-------- Records to use

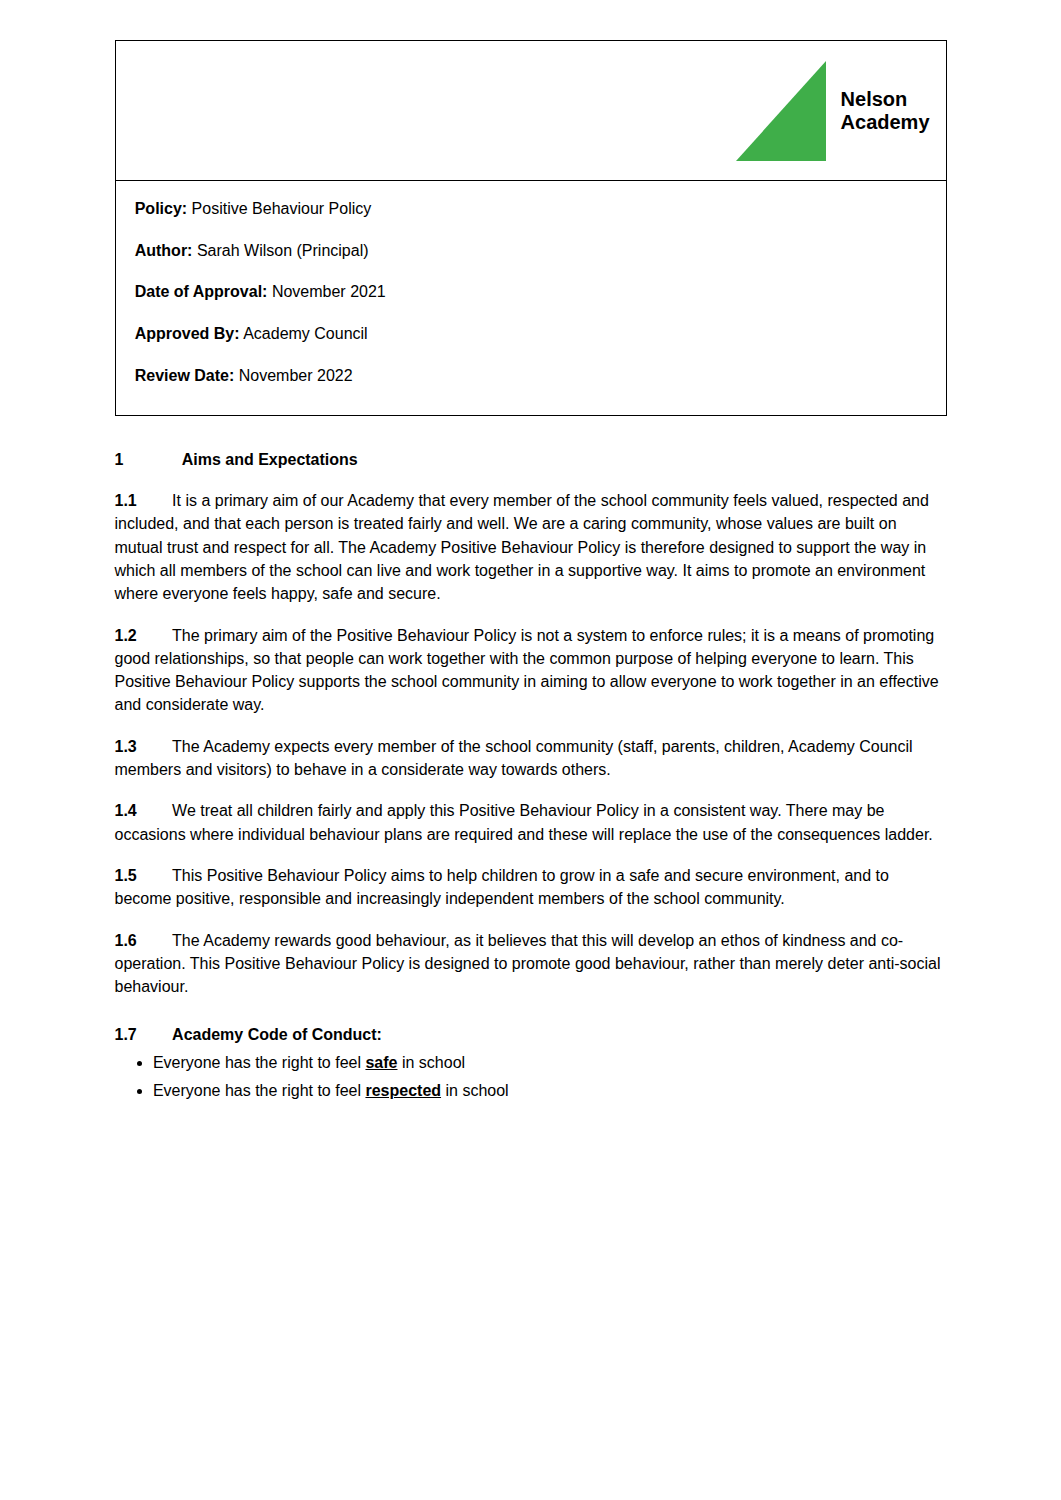Nelson
Academy
Policy: Positive Behaviour Policy
Author: Sarah Wilson (Principal)
Date of Approval: November 2021
Approved By: Academy Council
Review Date: November 2022
1 Aims and Expectations
1.1 It is a primary aim of our Academy that every member of the school community feels valued, respected and included, and that each person is treated fairly and well. We are a caring community, whose values are built on mutual trust and respect for all. The Academy Positive Behaviour Policy is therefore designed to support the way in which all members of the school can live and work together in a supportive way. It aims to promote an environment where everyone feels happy, safe and secure.
1.2 The primary aim of the Positive Behaviour Policy is not a system to enforce rules; it is a means of promoting good relationships, so that people can work together with the common purpose of helping everyone to learn. This Positive Behaviour Policy supports the school community in aiming to allow everyone to work together in an effective and considerate way.
1.3 The Academy expects every member of the school community (staff, parents, children, Academy Council members and visitors) to behave in a considerate way towards others.
1.4 We treat all children fairly and apply this Positive Behaviour Policy in a consistent way. There may be occasions where individual behaviour plans are required and these will replace the use of the consequences ladder.
1.5 This Positive Behaviour Policy aims to help children to grow in a safe and secure environment, and to become positive, responsible and increasingly independent members of the school community.
1.6 The Academy rewards good behaviour, as it believes that this will develop an ethos of kindness and co-operation. This Positive Behaviour Policy is designed to promote good behaviour, rather than merely deter anti-social behaviour.
1.7 Academy Code of Conduct:
Everyone has the right to feel safe in school
Everyone has the right to feel respected in school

----------------

--- Work request ---
The response should consist of the lines above from the first through the one containing "1.4 We treat", transcribed exactly, with every picture left out.

--- Solution to the exercise ---
Nelson
Academy
Policy: Positive Behaviour Policy
Author: Sarah Wilson (Principal)
Date of Approval: November 2021
Approved By: Academy Council
Review Date: November 2022
1 Aims and Expectations
1.1 It is a primary aim of our Academy that every member of the school community feels valued, respected and included, and that each person is treated fairly and well. We are a caring community, whose values are built on mutual trust and respect for all. The Academy Positive Behaviour Policy is therefore designed to support the way in which all members of the school can live and work together in a supportive way. It aims to promote an environment where everyone feels happy, safe and secure.
1.2 The primary aim of the Positive Behaviour Policy is not a system to enforce rules; it is a means of promoting good relationships, so that people can work together with the common purpose of helping everyone to learn. This Positive Behaviour Policy supports the school community in aiming to allow everyone to work together in an effective and considerate way.
1.3 The Academy expects every member of the school community (staff, parents, children, Academy Council members and visitors) to behave in a considerate way towards others.
1.4 We treat all children fairly and apply this Positive Behaviour Policy in a consistent way. There may be occasions where individual behaviour plans are required and these will replace the use of the consequences ladder.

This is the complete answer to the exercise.